Wednesday, February 19, 2025

 

Boots and Broccoli

 

 

These are my winter boots. I have been wearing them most days as I battle the snow invading my driveway and the sidewalk around my house. The boots are warm, water and snow proof, and comfortable. I have been wearing them most days because of the unrelenting snow. Another feature the boots contain is embedded in the soles of the boots. As you can see in the second picture, the soles are replete with small cleats that are intended to make the boots stable despite use in snow, mud, and whatever other miseries that Mother Nature throws at us.

Sometimes the cleats throw an unexpected curve ball at me and that’s the subject of this blog. To understand my surprise with the boots, I have to take you indoors where you can sneak a look at my dinner habits. Although my roommate doesn’t approve, I often wear my boots indoors and they often show up on my feet when I sit down for dinner. Another of my dinner habits involve my carelessness with food.

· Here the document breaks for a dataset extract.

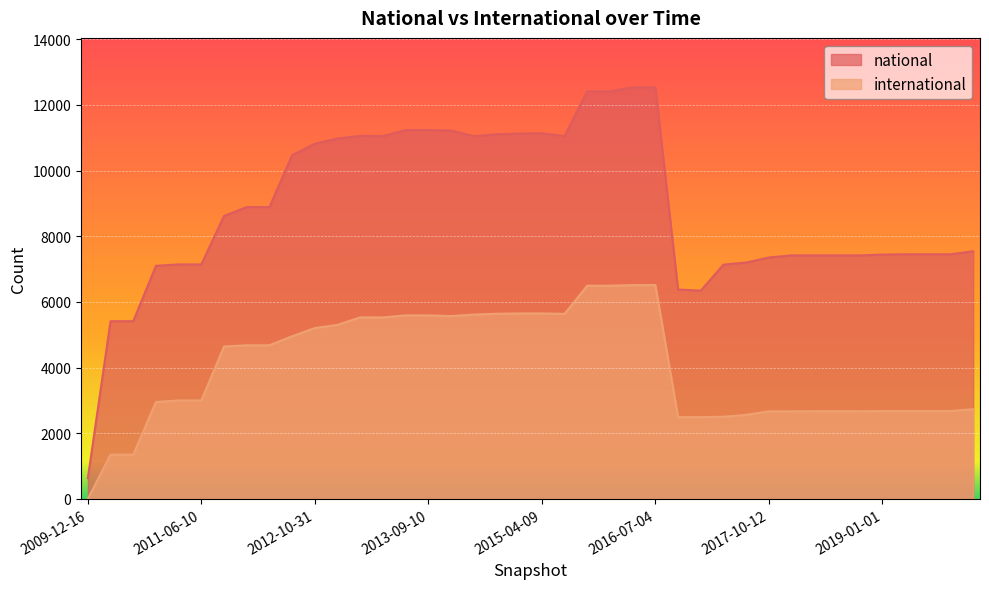

What is the maximum value shown in the chart?

12536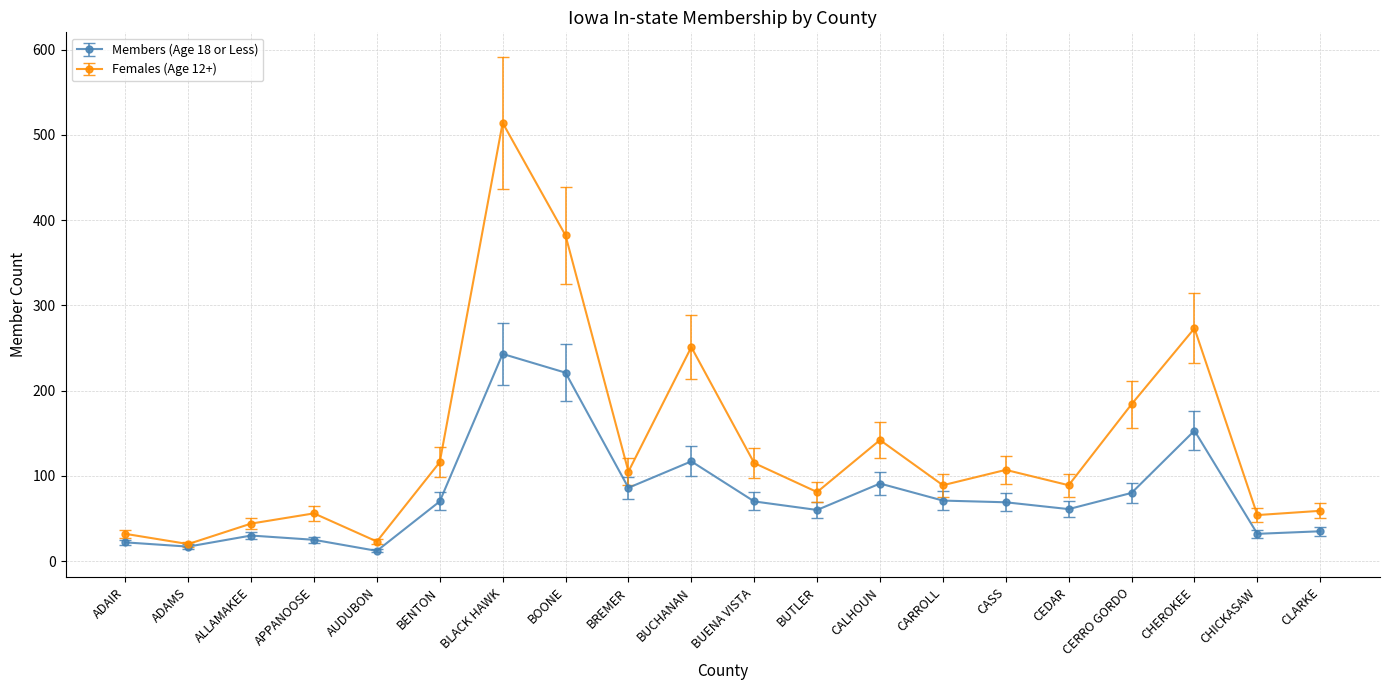

Rank the series at BUENA VISTA from highest to lowest value.

Females (Age 12+), Members (Age 18 or Less)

For some unknown reason, an inordinate amount of my dinner escapes my fork and spoon and ends up on the floor surrounding my regular spot at the dinner table. It only seems to happen to me.

My lovely bride and occasional dinner guests don’t seem to have the problem of loose food. My after- dinner clean-up reveals that the only spot at the table with bits of food on the floor, is mine. I don’t know why it happens, but various dribbles of food, mostly vegetables, seem unusually determined to escape being eaten. It appears I am unable to shovel food into my mouth without a few pieces escaping the confines on my fork or spoon while making the trip from plate to mouth. Often, it occurs without me knowing.

Last night it happened again, only this time I saw the uncooperative chunk of broccoli come loose from my over-burdened spoon while my spoon was about half-way to my mouth. It missed the plate, landed on the edge of table, and then dropped to my lap before bouncing one final time to the floor. I saw the whole thing as if it were in slow motion. Naturally, I lifted my gaze to see if my ever-vigilant wife witnessed the faux pau. Thankfully, she was concentrating on her dinner and failed to notice the errant broccoli. I quickly decided there was no reason to announce my mistake with the broccoli. I kept my eyes averted and plunged my spoon into another bite of food. The next spoon excursion was successful, giving me the chance make a subtle glance at the floor without revealing the reason. Sure enough, there was the piece of broccoli on the floor, midway between my boots and the sturdy oak table leg. I decided that the remedy for my mistake was to wait until dinner was finished allowing me the opportunity to pick up the soft green chunk of broccoli, deposit it on my plate while I helped clear the table, or, as my Indiana mother used to say, I would help “red (clear) up the table.”

My plan failed. As I stood and pushed my chair back, I made a quick glance at the floor. There was no broccoli there. It was missing. Of course, I couldn’t announce the mystery as I casually took a second look while I retrieved my dinner plate and utensils then crept toward the kitchen sink while surreptitiously glancing at the floor for a third time. Again, no broccoli or anything else was there except for the small green stain that was not worth mentioning.

The rest of my evening was uneventful. Even the TV had nothing of importance other than our new President revealing his inability to govern. Oh, I forgot to mention I saw another one of those green stains near the wood stove that I was monitoring that evening.

I kept my boots on until I got sleepy and it was time to get ready for bed. The boots came off easily enough and I went barefooted to the bench below which I store my boots. Then something strange became apparent: the green stain on the floor was following me. I hadn’t noticed earlier, but the green stain was following my footprints from the kitchen to my easy chair. I turned over the right-hand boot that was in my hand. The terribly smeared and nearly indistinguishable broccoli was wedged between the topmost cleats on the bottom of the boot. My estimation of the formerly beloved boots dropped several points, and I vowed not to eat broccoli while wearing boots.